When it comes to matters of copyright, everyone is looking for answers. With such a confusing climate online, everyone is trying to find how to best maximize the benefit they get from their work, trying new licensing, enforcement and sharing techniques.
However, no two artists are in the same position. A strategy that works for Metallica is not going to work for an upstart blogger. So, nearly every tool out there, no matter how insane it might seem, probably does at least some good for someone.
But then there are the copyright ideas that just don’t do anything or, in extreme cases, actually do much more harm than good.

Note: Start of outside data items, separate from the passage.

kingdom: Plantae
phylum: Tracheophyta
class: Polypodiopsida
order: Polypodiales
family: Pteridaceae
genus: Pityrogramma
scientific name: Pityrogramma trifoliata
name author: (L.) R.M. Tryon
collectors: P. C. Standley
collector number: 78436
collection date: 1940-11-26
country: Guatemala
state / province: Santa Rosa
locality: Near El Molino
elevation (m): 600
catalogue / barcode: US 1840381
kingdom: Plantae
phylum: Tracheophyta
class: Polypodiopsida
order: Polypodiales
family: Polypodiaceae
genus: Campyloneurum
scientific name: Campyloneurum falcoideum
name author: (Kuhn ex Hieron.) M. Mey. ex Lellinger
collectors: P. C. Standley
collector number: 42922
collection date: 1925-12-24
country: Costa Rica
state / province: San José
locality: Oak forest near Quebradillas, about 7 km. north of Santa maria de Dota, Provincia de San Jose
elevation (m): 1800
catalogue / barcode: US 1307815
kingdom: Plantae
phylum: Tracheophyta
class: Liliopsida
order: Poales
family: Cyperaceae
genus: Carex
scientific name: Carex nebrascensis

These are ideas that need to be shot down and put away so better ideas can take their place. However, even though some of these have been around (and debunked) for decades, they continue to linger.
So what are those ideas? There are many out there but here are the ones I’m seeing the most and would like to see finally done away with.
1. Badges and Buttons Everywhere
It seems that nearly every copyright-related service out there is offering badges, banners and buttons for others to use. Though many of these companies do great work and provide a valuable service, the badges and buttons are a complete, or at least near-complete, waste of time.
The problem is simple: Few, if any, would-be plagiarists are going to be deterred by such buttons (if they even notice them) and with so much of the copying taking place via automated means, especially RSS scraping, your infringer likely never even saw the site.
These buttons are just a means to generate links back to the companies. Nothing more.
Better Approach: Instead of using badges and buttons, make sure your copyright notice is in check and that it has all of the required elements.
2. No Right-Click/No Select Text Scripts
There are hundreds of scripts that block right clicks and text selection on a site and they, for the most part, do their job. However, the issue with these scripts isn’t that they don’t stop at least some infringement, but that they do much more harm than good.
My own experiments with Tynt have shown that the vast majority of copying is for use that’s clearly non-infringing. Far more people copy content to share legitimately than to infringe.
Couple that with how easily these systems are defeated and there is literally no reason to use them.
Better Approach: Tynt, if used correctly, can track your copied content and help you understand what’s being used. Be careful though not to use it to mess with the copy/paste function, only to track it.
3. Self-Written Licenses
I covered this in greater detail previously but it bears repeating: Never write your own copyright license.
Not only is it legally risky unless you are an attorney, but such licenses rarely get read and almost never change behavior.
Besides, you don’t need a license to require others to ask permission to use your work. Also, if you want to give permission, there are a slew of professionally-written and free licenses that you can apply at your leisure.
Better Approach: Either stick to “all rights reserved” and handle permission requests one at a time or, if you want, choose any one of the other, professionally-written licenses out there.
4. Fake “Copyright Registration” Services
Some of these services will cost up to $20 or more to register one file. Worst of all, these services don’t even register the file with the U.S. Copyright Office (USCO), which is a requirement in the U.S. in order to have full legal protection.
Instead, these services just accept a copy of your file, print you a certificate as to when they got it and take your money.
Better Approach: Non-repudiation services can be helpful but Safe Creative and Myows are both free and provide a slew of additional features. Even advanced certification services, such as EastTimestamping charge well less than a dollar per registration. Never pay more.
5. EXIF Data
Theoretically, this should be a great idea. EXIF, or EXchangeable Image File format, lets you embed text-based information in a jpg file. This includes information about the camera, the date it was taken and even the GPS coordinates. It can also include copyright holder and author information.
The problem isn’t the format itself, which works very well, but that the data is stripped almost everywhere it’s uploaded. In short, nearly every time that you or a plagiarist posts the photo online, including Facebook and Flickr, that information is ripped out as part of the compression process.
Basically, most sites remove the information in a bid to make file size smaller and reduce bandwidth. An unfortunate decision, to say the least.
Though I would love to live in a world where I could give the same, simple copyright advice to everyone, that’s not the reality we face. However, there are a few things that I can definitely tell creators to avoid using or, at the very least, avoid relying on.
Whether it’s snake oil salesmen trying to separate you from your money or people with good intentions dealing with unfair realities, some ideas just don’t work.
It’s best to move away from those as quickly as possible so we can find the ideas that do work and focus our energies or productive ways to protect ones work.
Disclosure: I have done paid consulting for both Safe Creative and Myows.